Arbeitsanweisungen
**1.** Wer muss laut Tenor im Auszug die Kosten des Verfahrens tragen?
**2.** Übersetzen Sie den folgenden Satz aus dem Auszug ins Englische: „Das Gericht ist bei der Überprüfung der Rechtmäßigkeit einer Ausweisungsverfügung bezüglich der Frage der Wiederholungsgefahr nicht an die Strafaussetzungsentscheidung der Strafvollstreckungskammer gebunden; dieser kommt aber eine erhebliche Indizwirkung zu.“
----- Auszug -----
Verwaltungsrecht

Gefahrenprognose bei Ausweisung aufgrund von Straftaten

Aktenzeichen  M 25 K 16.3237

Datum:
14.12.2016
Rechtsgebiet:
Gerichtsart:
VG
Gerichtsort:
München
Rechtsweg:
Verwaltungsgerichtsbarkeit
Normen:
EMRK EMRK Art. 8
GG GG Art. 2 Abs. 2, Art. 6
AufenthG AufenthG § 11 Abs. 1, Abs. 3, § 54 Abs. 1 Nr. 1, § 55 Abs. 1 Nr. 1, Abs. 2 Nr. 5

 

Leitsatz

Das Gericht ist bei der Überprüfung der Rechtmäßigkeit einer Ausweisungsverfügung bezüglich der Frage der Wiederholungsgefahr nicht an die Strafaussetzungsentscheidung der Strafvollstreckungskammer gebunden; dieser kommt aber eine erhebliche Indizwirkung zu. (redaktioneller Leitsatz)

Tenor

I. Die Klage wird abgewiesen.
II. Der Kläger hat die Kosten des Verfahrens zu tragen.
III. Die Kostenentscheidung ist vorläufig vollstreckbar. Der Kläger darf die Vollstreckung durch Sicherheitsleistung oder Hinterlegung in Höhe von 110% des vollstreckbaren Betrags abwenden, wenn nicht der Beklagte vorher Sicherheit in gleicher Höhe leistet.

Gründe

Die Klage hat keinen Erfolg. Der Bescheid des Beklagten ist zum maßgeblichen Zeitpunkt der Entscheidung des Gerichts (vgl. BVerwG, U.v. 10.7.2012 – 1 C 19.11 – juris) rechtmäßig und verletzt den Kläger nicht in seinen Rechten (§ 113 Abs. 1 Satz 1 VwGO).
----- Datensätze -----
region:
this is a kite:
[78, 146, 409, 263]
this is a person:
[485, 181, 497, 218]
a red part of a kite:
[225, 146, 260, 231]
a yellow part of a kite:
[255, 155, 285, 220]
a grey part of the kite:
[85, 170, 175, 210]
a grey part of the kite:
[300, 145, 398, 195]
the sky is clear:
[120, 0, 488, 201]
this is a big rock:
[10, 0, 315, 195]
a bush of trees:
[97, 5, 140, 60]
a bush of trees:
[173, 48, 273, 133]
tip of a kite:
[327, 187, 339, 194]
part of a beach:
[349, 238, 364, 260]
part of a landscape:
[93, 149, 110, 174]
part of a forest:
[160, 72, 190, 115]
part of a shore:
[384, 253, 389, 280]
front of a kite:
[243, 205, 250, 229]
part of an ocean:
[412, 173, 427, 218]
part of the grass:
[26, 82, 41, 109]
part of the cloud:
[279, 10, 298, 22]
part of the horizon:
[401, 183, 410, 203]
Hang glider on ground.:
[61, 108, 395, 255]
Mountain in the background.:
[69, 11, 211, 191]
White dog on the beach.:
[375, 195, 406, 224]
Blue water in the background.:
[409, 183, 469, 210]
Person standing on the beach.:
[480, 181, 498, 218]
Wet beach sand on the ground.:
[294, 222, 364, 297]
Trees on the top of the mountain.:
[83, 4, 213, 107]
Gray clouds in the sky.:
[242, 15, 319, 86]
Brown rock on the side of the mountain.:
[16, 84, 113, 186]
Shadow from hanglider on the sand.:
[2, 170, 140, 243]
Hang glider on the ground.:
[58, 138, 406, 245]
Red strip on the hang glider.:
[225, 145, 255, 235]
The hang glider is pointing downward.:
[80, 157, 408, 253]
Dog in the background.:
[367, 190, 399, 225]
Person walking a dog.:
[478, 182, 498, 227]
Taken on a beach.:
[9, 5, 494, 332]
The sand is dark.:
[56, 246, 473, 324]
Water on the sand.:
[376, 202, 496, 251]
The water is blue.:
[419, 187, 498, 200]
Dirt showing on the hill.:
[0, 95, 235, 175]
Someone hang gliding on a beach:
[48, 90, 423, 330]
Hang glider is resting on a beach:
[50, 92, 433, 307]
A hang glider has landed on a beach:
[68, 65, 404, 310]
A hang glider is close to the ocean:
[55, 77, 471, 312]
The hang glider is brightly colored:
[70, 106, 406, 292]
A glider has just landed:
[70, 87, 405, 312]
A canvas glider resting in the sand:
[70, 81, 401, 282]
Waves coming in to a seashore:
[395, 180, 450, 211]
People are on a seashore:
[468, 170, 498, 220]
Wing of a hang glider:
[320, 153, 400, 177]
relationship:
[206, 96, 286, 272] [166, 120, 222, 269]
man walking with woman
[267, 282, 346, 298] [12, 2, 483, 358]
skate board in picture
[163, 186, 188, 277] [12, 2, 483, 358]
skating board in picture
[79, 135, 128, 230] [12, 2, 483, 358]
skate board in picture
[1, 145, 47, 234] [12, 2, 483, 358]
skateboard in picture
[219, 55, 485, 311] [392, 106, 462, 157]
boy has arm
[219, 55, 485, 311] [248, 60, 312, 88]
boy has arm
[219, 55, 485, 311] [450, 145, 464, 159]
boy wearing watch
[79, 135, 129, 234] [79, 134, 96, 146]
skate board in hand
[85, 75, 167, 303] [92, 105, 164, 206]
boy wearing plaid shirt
-----
----- Datensätze -----
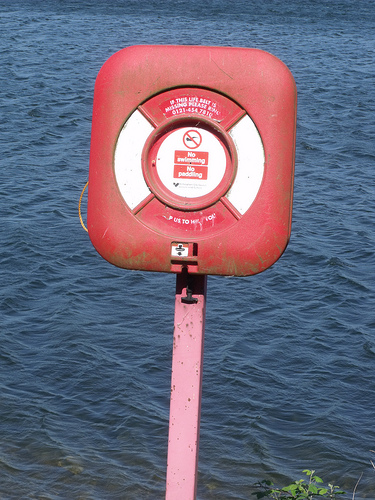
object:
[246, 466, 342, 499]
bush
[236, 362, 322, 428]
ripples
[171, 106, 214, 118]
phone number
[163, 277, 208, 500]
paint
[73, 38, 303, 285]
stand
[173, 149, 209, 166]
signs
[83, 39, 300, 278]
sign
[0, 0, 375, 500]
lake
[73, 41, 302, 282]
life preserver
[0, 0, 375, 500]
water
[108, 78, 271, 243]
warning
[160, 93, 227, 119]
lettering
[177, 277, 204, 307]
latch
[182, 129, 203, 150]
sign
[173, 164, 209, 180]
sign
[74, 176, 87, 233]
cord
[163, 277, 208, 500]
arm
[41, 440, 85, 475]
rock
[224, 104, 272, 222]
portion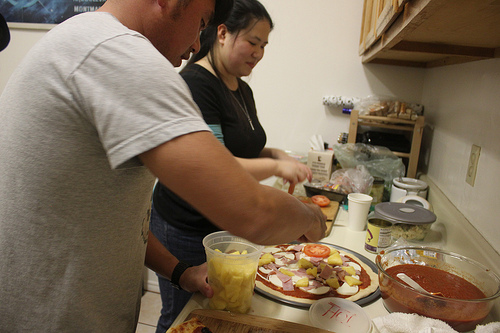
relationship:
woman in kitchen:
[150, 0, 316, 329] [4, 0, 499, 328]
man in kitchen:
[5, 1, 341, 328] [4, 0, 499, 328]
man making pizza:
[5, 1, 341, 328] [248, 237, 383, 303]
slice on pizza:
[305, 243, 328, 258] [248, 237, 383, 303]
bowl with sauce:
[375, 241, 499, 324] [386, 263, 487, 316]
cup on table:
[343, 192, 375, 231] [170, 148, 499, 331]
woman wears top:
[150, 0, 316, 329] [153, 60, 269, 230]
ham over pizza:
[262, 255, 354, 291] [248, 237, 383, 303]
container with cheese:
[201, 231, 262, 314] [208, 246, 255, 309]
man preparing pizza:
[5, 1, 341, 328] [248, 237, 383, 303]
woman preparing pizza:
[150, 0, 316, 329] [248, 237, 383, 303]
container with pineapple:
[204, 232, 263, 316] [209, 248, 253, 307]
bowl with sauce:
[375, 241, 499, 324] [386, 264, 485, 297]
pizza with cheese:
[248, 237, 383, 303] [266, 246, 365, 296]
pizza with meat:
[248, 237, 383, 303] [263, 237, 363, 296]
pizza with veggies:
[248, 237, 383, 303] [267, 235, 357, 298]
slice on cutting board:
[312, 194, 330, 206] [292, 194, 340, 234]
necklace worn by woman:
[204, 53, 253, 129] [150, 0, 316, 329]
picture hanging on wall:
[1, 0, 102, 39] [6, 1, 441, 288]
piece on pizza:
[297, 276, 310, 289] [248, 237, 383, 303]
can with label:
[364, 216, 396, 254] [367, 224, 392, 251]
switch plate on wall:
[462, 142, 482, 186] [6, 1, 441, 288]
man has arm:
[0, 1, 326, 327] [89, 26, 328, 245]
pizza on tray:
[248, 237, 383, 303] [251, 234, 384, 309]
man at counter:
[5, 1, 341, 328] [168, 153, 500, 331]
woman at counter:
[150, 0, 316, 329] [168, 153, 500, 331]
-----
Vollständige Lösungen
**1.** Der Kläger.

**2.** When reviewing the lawfulness of an expulsion order, the court is not bound by the sentence enforcement chamber's decision to suspend the sentence as regards the question of the risk of reoffending; that decision does, however, carry considerable indicative weight.